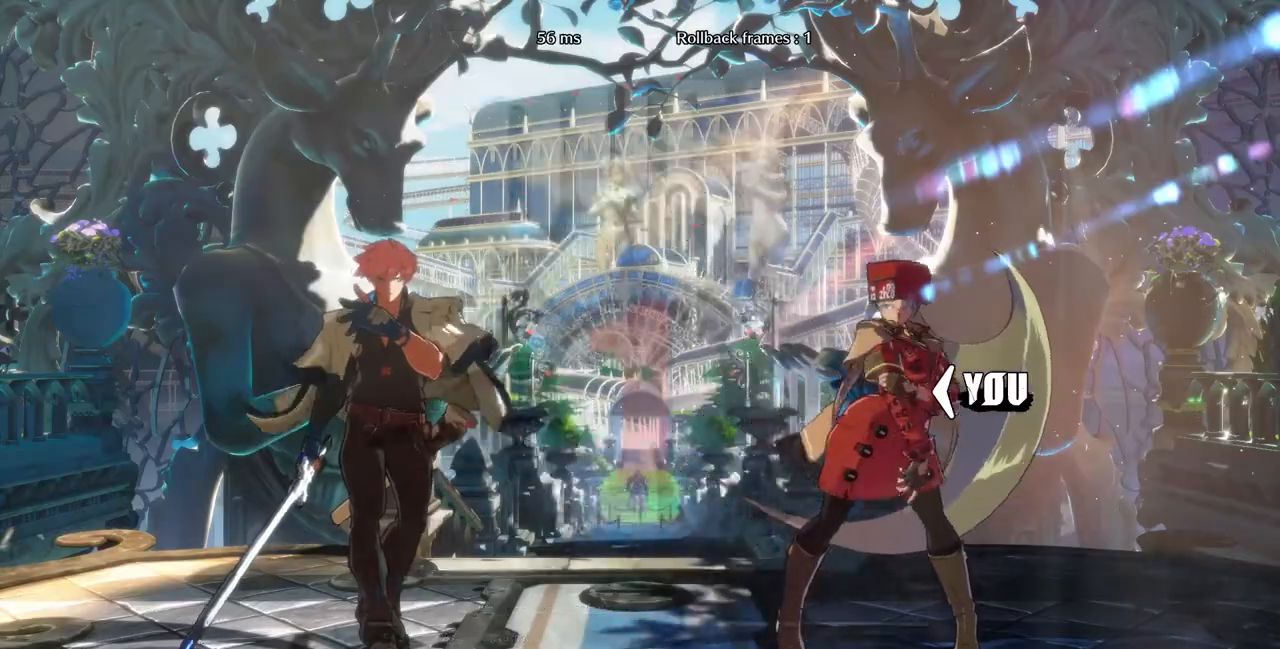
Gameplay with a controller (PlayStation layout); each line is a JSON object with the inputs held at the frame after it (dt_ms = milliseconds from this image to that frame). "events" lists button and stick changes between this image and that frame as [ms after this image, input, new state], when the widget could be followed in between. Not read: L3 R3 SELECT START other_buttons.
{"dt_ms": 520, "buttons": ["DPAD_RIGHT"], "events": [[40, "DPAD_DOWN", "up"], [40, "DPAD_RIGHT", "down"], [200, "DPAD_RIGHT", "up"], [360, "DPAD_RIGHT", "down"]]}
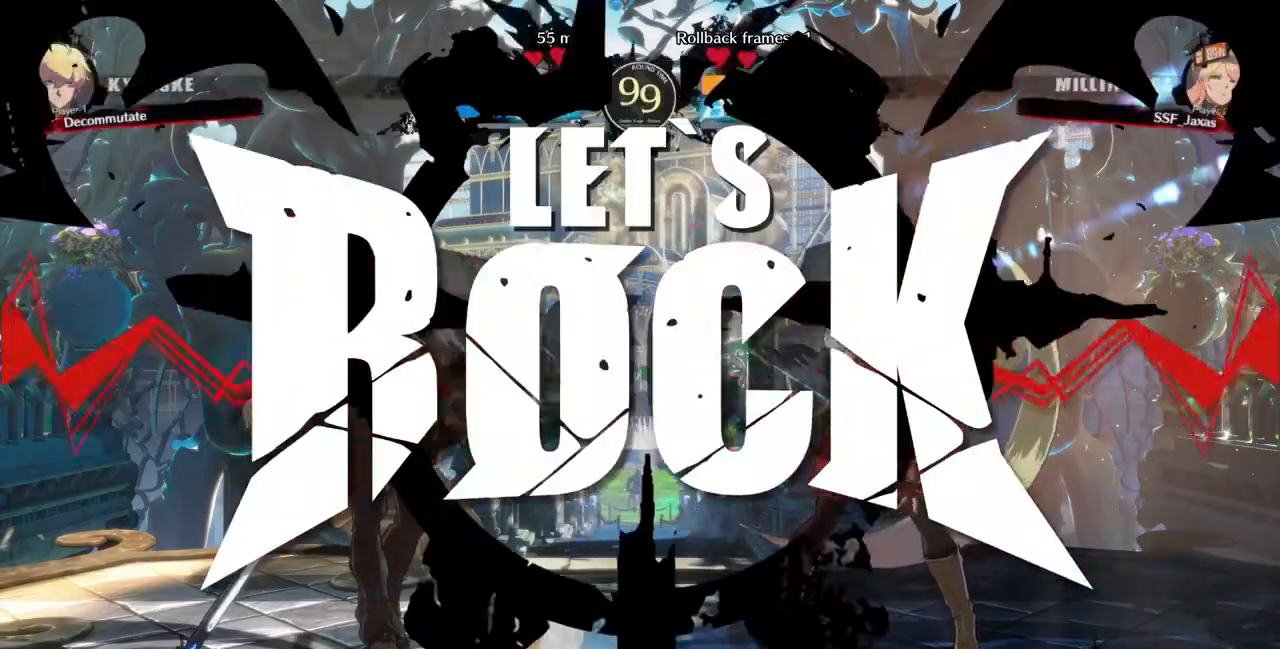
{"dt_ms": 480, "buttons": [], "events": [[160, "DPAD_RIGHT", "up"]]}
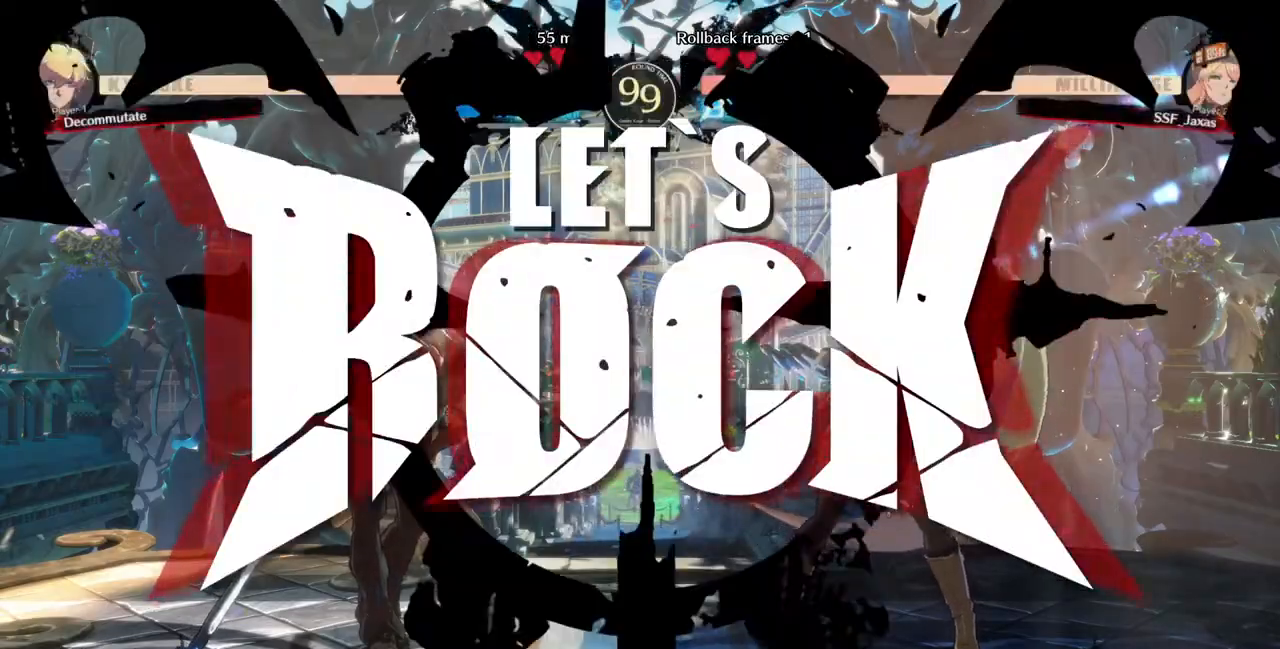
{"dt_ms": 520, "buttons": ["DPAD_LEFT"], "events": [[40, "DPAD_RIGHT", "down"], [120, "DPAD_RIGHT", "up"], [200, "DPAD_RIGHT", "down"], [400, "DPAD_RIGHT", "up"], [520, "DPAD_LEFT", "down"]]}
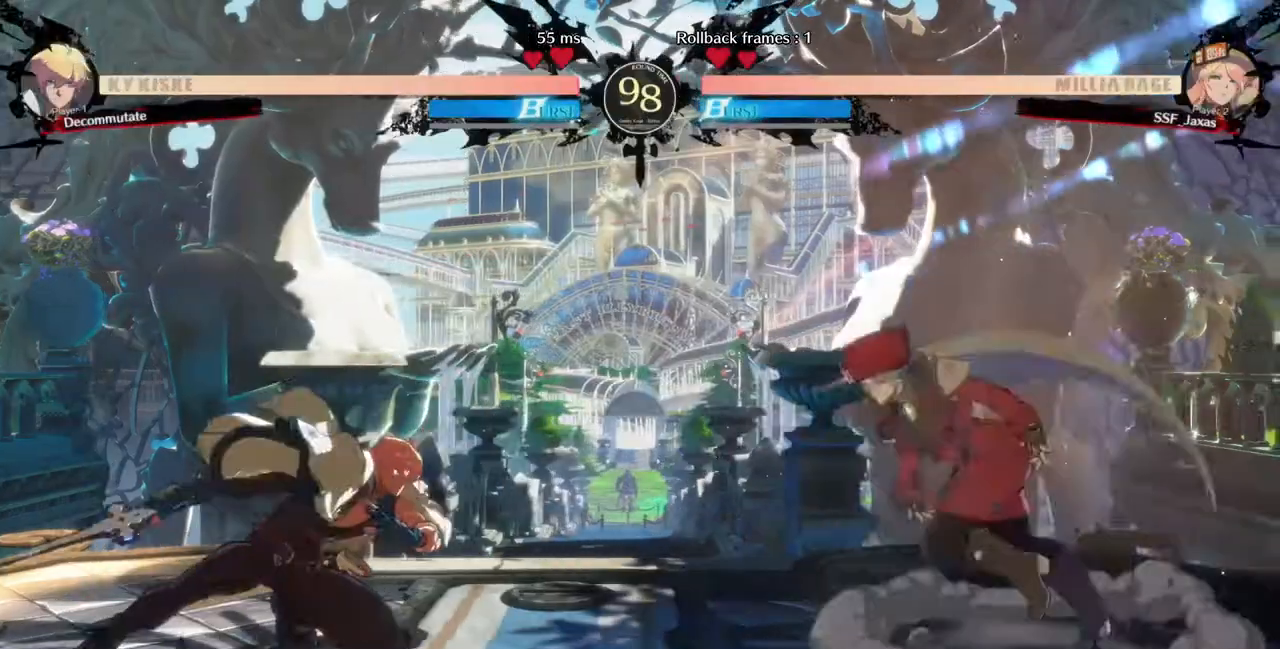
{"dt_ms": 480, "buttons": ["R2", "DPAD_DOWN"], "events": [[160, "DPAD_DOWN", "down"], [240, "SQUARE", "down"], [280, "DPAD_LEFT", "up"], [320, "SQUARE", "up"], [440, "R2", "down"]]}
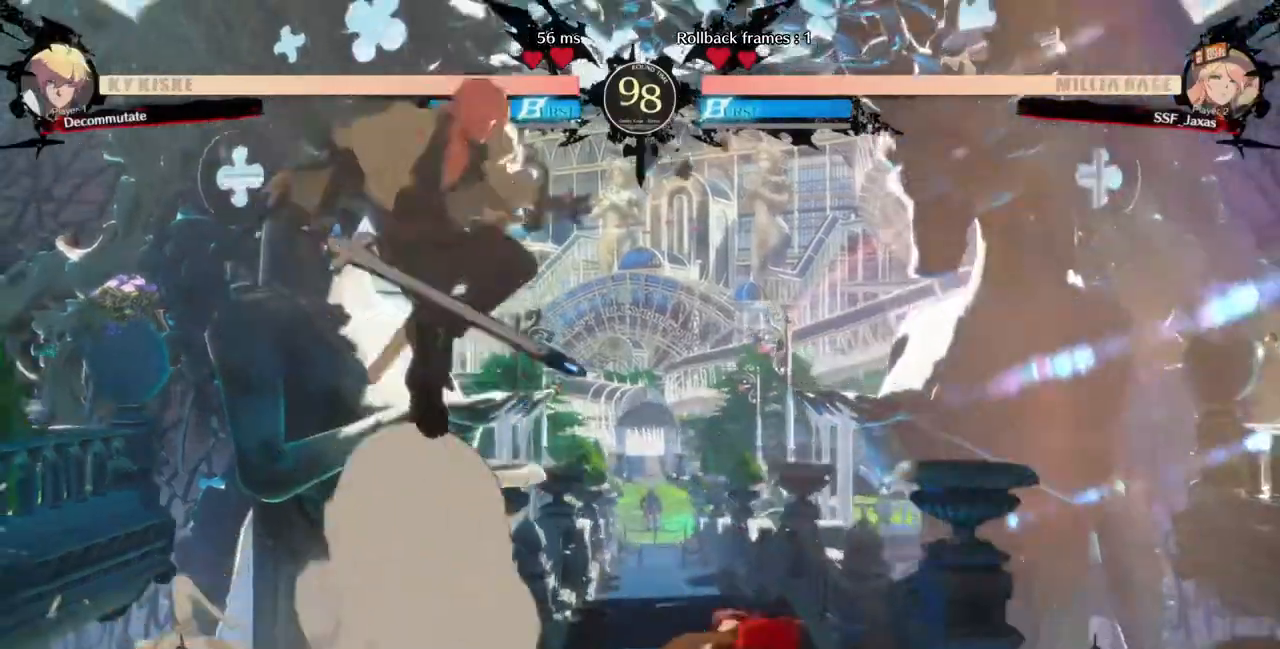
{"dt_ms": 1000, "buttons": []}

Assignment -
Go through the records above and, whenever a line includes the word "events", copy it.

Written answer -
Gameplay with a controller (PlayStation layout); each line is a JSON object with the inputs held at the frame after it (dt_ms = milliseconds from this image to that frame). "events" lists button and stick changes between this image and that frame as [ms after this image, input, new state], when the widget could be followed in between. Not read: L3 R3 SELECT START other_buttons.
{"dt_ms": 520, "buttons": ["DPAD_RIGHT"], "events": [[40, "DPAD_DOWN", "up"], [40, "DPAD_RIGHT", "down"], [200, "DPAD_RIGHT", "up"], [360, "DPAD_RIGHT", "down"]]}
{"dt_ms": 480, "buttons": [], "events": [[160, "DPAD_RIGHT", "up"]]}
{"dt_ms": 520, "buttons": ["DPAD_LEFT"], "events": [[40, "DPAD_RIGHT", "down"], [120, "DPAD_RIGHT", "up"], [200, "DPAD_RIGHT", "down"], [400, "DPAD_RIGHT", "up"], [520, "DPAD_LEFT", "down"]]}
{"dt_ms": 480, "buttons": ["R2", "DPAD_DOWN"], "events": [[160, "DPAD_DOWN", "down"], [240, "SQUARE", "down"], [280, "DPAD_LEFT", "up"], [320, "SQUARE", "up"], [440, "R2", "down"]]}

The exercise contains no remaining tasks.